The onset can be acute or insidious, with acute onset being more common. Infants and young children often experience sudden high fever, accompanied by night sweating, loss of appetite, cough, pale complexion, shortness of breath, and cyanosis. Pulmonary signs are often inconspicuous, and only in the advanced stage can dry rales or a small amount of moist rales be heard. Some cases present with acute pulmonary symptoms and signs, where fine moist rales may be heard in the lungs, leading to misdiagnosis as pneumonia. Sometimes, the child may have persistent high fever or remittent fever, accompanied by loss of appetite, fatigue, hepatosplenomegaly, or even jaundice, which can easily be confused clinically with cold-damage disease or sepsis. More than 50% of children show signs of subcutaneous nodular meningoencephalitis at the initial stage of the disease.

Symptoms in infants are often atypical, mainly manifesting as general toxic symptoms such as fever, loss of appetite, emaciation, and fatigue, often misdiagnosed as grade III malnutrition.

In children with systemic miliary subcutaneous nodular disease, fundus examination may reveal choroidal subcutaneous nodules distributed around the central retinal artery branches.

bubble_chart Auxiliary Examination

  1. X-ray examination: 1-3 weeks after onset, chest X-rays reveal uniformly sized and evenly distributed foxtail millet-like shadows densely scattered in both lung fields. Due to the fine nature of the lesions, these shadows are generally not detectable under fluoroscopy.
  2. The total white blood cell count and neutrophils increase, with a left shift in nuclear morphology and monocytosis. Sometimes, a leukemoid reaction may occur.
  3. Erythrocyte sedimentation rate (ESR) accelerates.
  4. In severe cases, the OT test may show weakly positive or negative results, turning positive as the condition improves.
  5. Subcutaneous node bacilli can be found in sputum or gastric lavage fluid.

bubble_chart Diagnosis

The diagnosis is primarily based on clinical manifestations, hepatosplenomegaly, a positive OT test, and a history of subcutaneous node contact. Suspected cases should undergo laboratory tests and chest X-rays. Chest radiography often plays a decisive role in the diagnosis.
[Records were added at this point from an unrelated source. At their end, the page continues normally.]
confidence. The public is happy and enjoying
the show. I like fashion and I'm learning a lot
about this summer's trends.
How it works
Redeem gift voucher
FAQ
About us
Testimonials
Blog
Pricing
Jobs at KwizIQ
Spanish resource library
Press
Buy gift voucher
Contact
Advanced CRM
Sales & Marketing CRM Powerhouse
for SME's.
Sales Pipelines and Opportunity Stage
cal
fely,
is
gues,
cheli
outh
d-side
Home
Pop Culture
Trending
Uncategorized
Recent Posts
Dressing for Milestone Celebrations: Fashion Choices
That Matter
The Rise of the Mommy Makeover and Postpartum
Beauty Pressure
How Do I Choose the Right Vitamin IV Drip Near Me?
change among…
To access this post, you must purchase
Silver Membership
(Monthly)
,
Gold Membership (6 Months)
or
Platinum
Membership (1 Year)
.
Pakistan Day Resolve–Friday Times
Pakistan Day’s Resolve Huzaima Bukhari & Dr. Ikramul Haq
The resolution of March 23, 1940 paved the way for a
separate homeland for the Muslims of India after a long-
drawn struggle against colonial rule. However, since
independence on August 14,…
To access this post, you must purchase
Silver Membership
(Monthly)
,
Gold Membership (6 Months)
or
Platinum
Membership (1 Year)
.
bubble_chart Treatment Measures

  1. General therapy and the application of adrenal cortical hormones.
  2. Anti-subcutaneous node drug therapy: Same as subcutaneous node meningoencephalitis.

bubble_chart Differentiation

  1. Bronchopneumonia: The onset is acute, and the more severe the hypoxia symptoms, the more fine moist rales are heard in the lungs. The rales are often bilaterally symmetrical and predominantly located in the back. In cases of miliary pulmonary or subcutaneous nodules, symptoms of subcutaneous nodule poisoning are present, but lung signs are not obvious. OT testing and X-ray examination aid in differentiation.
  2. Cold-damage disease: It is more common in summer and autumn. Pay attention to inquiring about contact history and usual dietary hygiene habits. In infants and young children with cold-damage disease, toxic symptoms are milder, with digestive symptoms being predominant. Blood, stool, and urine cultures, as well as the Widal test, assist in diagnosis.
  3. Septicemia: There is often a primary infection focus. Early blood culture can clarify the pathogenic diagnosis.
  4. Leukemia: There is irregular fever, anemia, enlargement of superficial lymph nodes, liver, and spleen, and an often elevated total white blood cell count in peripheral blood, with immature white blood cells frequently observed. Bone marrow smear examination can confirm the type of leukemia.